Indeks

Dokter Puskesmas di Malang Dinonaktifkan Usai Komentar Hina Pasien BPJS di Medsos

Gambar ilustrasi Dokter di puskesmas malang ( dok redaksi/ist)
Gambar ilustrasi Dokter di puskesmas malang ( dok redaksi/ist)

Malang – Seorang dokter fungsional di Puskesmas Pakisaji, Kabupaten Malang, Jawa Timur, dinonaktifkan setelah diduga melontarkan komentar yang menghina pasien BPJS di media sosial.

Dokter tersebut, Herdiana Ayu Saputri, menjadi sorotan setelah menuliskan komentar bernada merendahkan terhadap pasien BPJS yang menunggu kamar perawatan selama delapan jam. Dalam komentarnya, ia menyebut “masuk triase merah dulu”.

Sekretaris Dinas Kesehatan (Dinkes) Kabupaten Malang, drg Izzah EL Maila, menegaskan bahwa yang bersangkutan telah dinonaktifkan dari tugas pelayanan kesehatan.

“Yang bersangkutan sudah kami nonaktifkan untuk memberikan pelayanan kesehatan,” tegas Izzah, Kamis (6/8/2026).

Dinas Kesehatan Kabupaten Malang juga telah memanggil Herdiana untuk dimintai keterangan terkait kasus tersebut. Dalam pemeriksaan awal, yang bersangkutan mengakui bahwa akun media sosial yang digunakan untuk berkomentar adalah miliknya.

“Yang bersangkutan sudah kita panggil untuk dilakukan pemeriksaan dan pembuatan berita acara. Yang bersangkutan membenarkan bahwa itu merupakan akun media sosial miliknya,” lanjut Izzah.

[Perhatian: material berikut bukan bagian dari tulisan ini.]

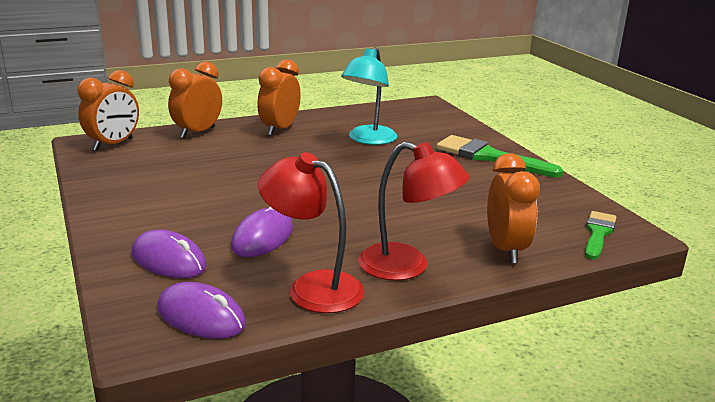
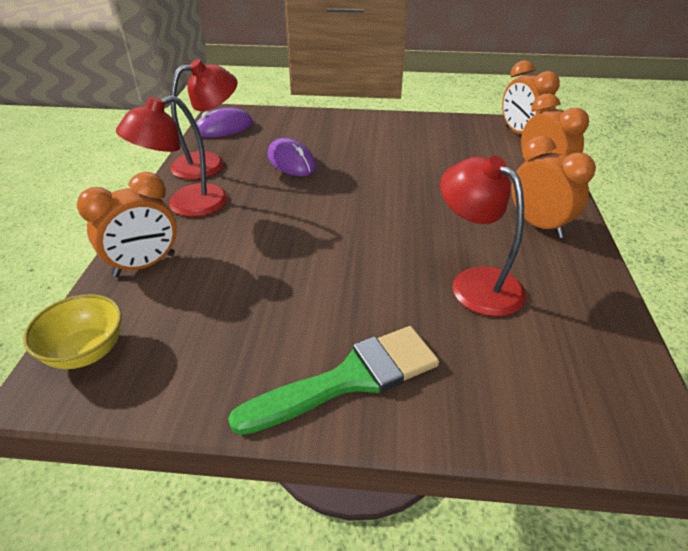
camera: 120 degrees right, 15 degrees up
purple mouse [132,230,207,278] -> none
turquoise lamp [341,47,397,145] -> red lamp [440,156,526,316]
orange clock [487,153,540,263] -> orange clock turned 60 degrees counterclockwise [77,172,177,277]
green brush [585,211,617,260] -> yellow bowl [23,294,122,369]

Penonaktifan dilakukan terhitung mulai hari ini guna mempermudah proses investigasi lebih lanjut terkait dugaan pelanggaran disiplin.

“Kita nonaktifkan karena akan dilakukan pemeriksaan lanjutan. Yang bersangkutan merupakan ASN yang bertugas sebagai dokter fungsional di Puskesmas Pakisaji,” imbuhnya.